RNA interference (RNAi) has been linked with heterochromatin formation, gene silencing, and chromosome segregation in fission yeast. Transcripts from the outer centromere repeats of the yeast chromosomes are chopped up by the RNAi machinery, forming small interfering (si)RNAs, which are required for the formation of heterochromatin over the outer repeats. In RNAi mutants, heterochromatin fails to form over the repeats, perturbing the binding of cohesin to the centromeres. This affects sister chromatid cohesion in mitosis and hence prevents the proper segregation of the chromosomes during cell division.

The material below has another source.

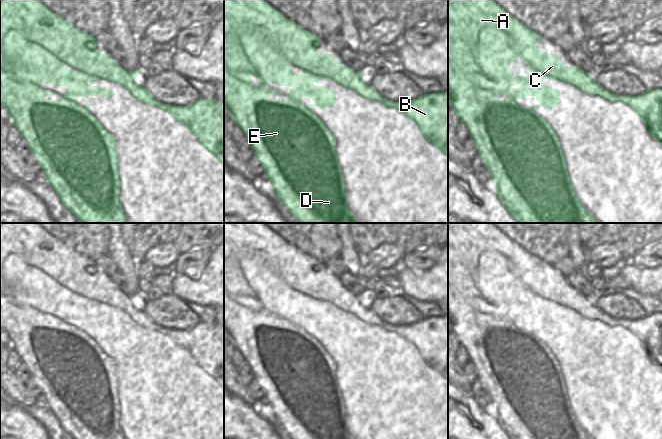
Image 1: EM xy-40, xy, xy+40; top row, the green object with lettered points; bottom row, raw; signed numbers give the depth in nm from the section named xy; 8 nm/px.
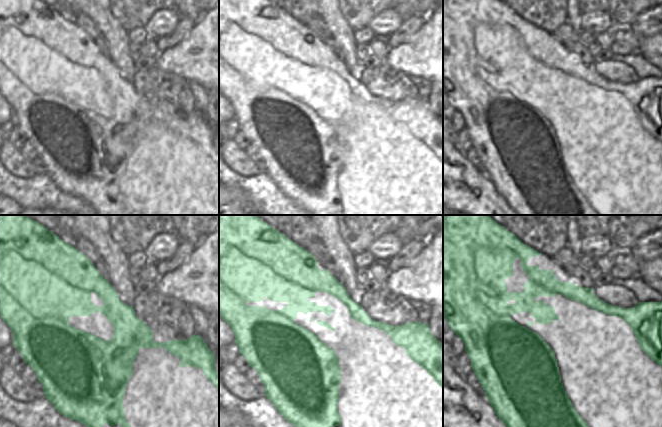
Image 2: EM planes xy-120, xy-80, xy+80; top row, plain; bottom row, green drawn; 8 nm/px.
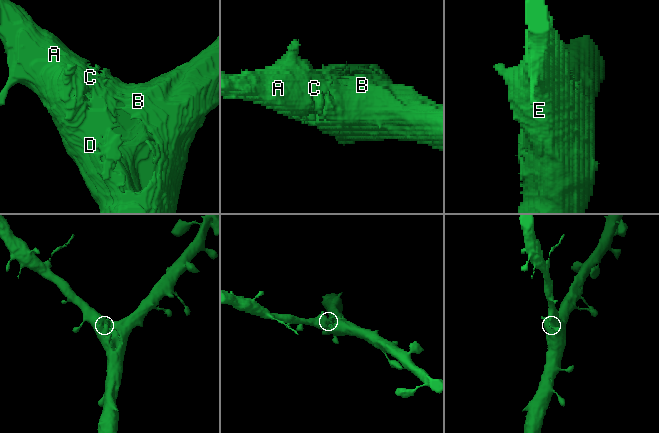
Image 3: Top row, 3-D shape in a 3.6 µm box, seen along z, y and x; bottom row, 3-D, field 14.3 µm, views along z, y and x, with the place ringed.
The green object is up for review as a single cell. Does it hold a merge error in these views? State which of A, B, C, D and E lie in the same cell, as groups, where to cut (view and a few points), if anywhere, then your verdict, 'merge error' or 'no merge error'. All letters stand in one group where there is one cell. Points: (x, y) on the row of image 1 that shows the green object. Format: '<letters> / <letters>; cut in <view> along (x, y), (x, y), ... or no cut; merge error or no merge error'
A B C D E; no cut; no merge error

Does RNAi have a similar role in vertebrates? Fukagawa et al. have addressed this question by making a conditional knockout of Dicer, the enzyme that cleaves double-stranded RNAs to generate siRNAs, in a chicken cell line that also contains a single copy of human chromosome 21. Cells lacking Dicer, and therefore RNAi, showed transcription of both strands of centromeric repeat DNA, in a manner somewhat reminiscent of fission yeast, as well as the possible presence of repeat-derived small RNAs in wild-type cells. Furthermore, in Dicer-deficient cells, binding of HP1 proteins, central components of heterochromatin, was perturbed at the centromeres. Finally, these cells showed defective sister chromatid cohesion of human chromosome 21, as well as of the chicken chromosomes, and substantial mis-segregation of the human chromosome, suggesting that RNAi may indeed play a role in heterochromatin formation at centromeres in vertebrates. — GR

Nature Cell Biol. 10.1038/ncb1155 (2004).